Como el asunto que se iba a tratar estaba arreglado  y, según el abuelo José  ni falta hacía la presencia de Flor, consideró que la visita había terminado y optó por despedirse. Bueno, no los entretenemos más, ay le dicen a Flor que estuvimos por aquí y a lo que vinimos, si me hacen favor. Vete sin cuidado. Recibirá tus recuerdos y tu encargo, aseguró el tío.

Al poco rato llegaron las dos primas y, después de comer, tan pronto estuvieron todos tranquilos, los tíos aprovecharon para decirle a Flor la trayectoria que tomaría su vida. Para ella fue una sorpresa.  Como lo suponía la tía Luz, Flor ni siquiera conocía al muchacho  pero sí a su padre y sabía que aunque se negara, no lo haría cambiar de parecer, todo el tiempo había decidido por ella.

Pablo y Flor iniciaron su noviazgo al estilo de aquella época o de aquel pueblo. En cada visita, en su afán de agradarla, Pablo traía consigo algún utensilio para la casa; para los tíos compraba un bote de conserva o de miel de abeja. Flor correspondía con un pañuelo que lucía una “P” bordada por ella en una esquina; Todos los domingos, después del mediodía, Pablo acudía con puntualidad a su compromiso con Flor. Ella lo esperaba en la sala de la casa en compañía de los tíos y primos. En cada visita, los futuros contrayentes, escuchaban atentos los consejos de sus familiares y hacían planes para enfrentar la vida que les esperaba. Antes de oscurecer, Pablo se despedía.

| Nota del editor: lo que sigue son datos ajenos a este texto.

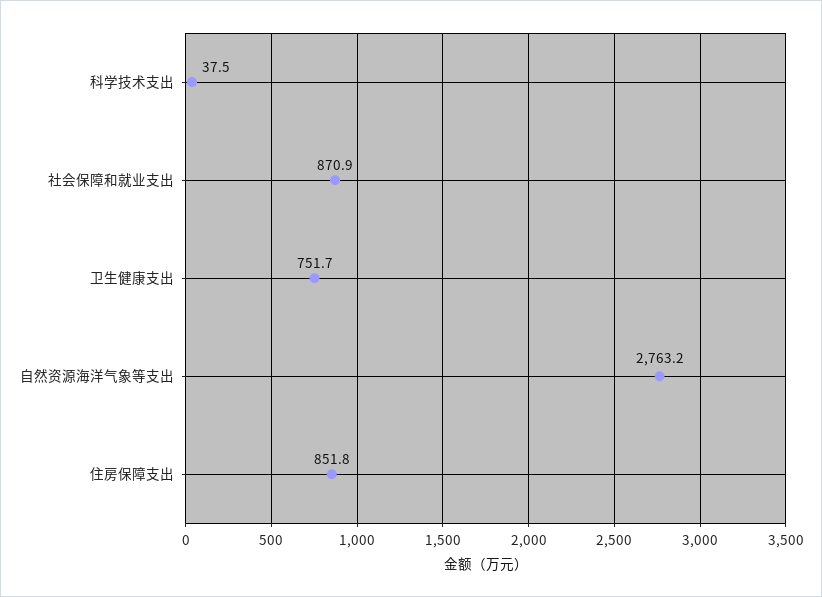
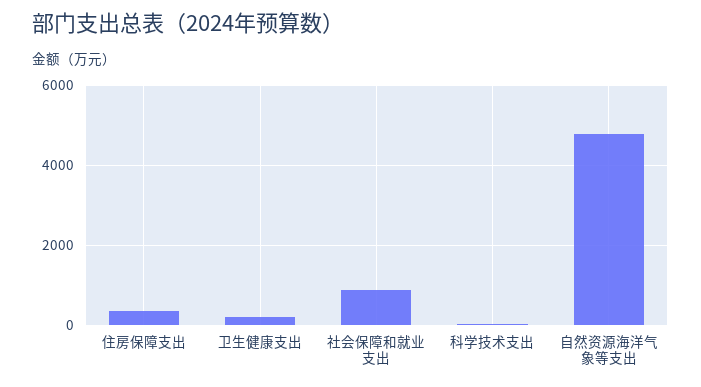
卫生健康支出: 751.7 -> 200
自然资源海洋气象等支出: 2763.2 -> 4800
住房保障支出: 851.8 -> 400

Tenían poco tiempo de tratarse cuando sus padres, José y Margarita, ya estaban fijando fecha para la boda. Será en marzo, dijo ella, porque ya no hace tanto frío. Como ustedes digan, agregó él, nomás que sea con seguridad pa irme preparando.

Las amonestaciones corrieron. Todo el pueblo se enteró del día y la hora en que Pablo y Florentina se desposarían.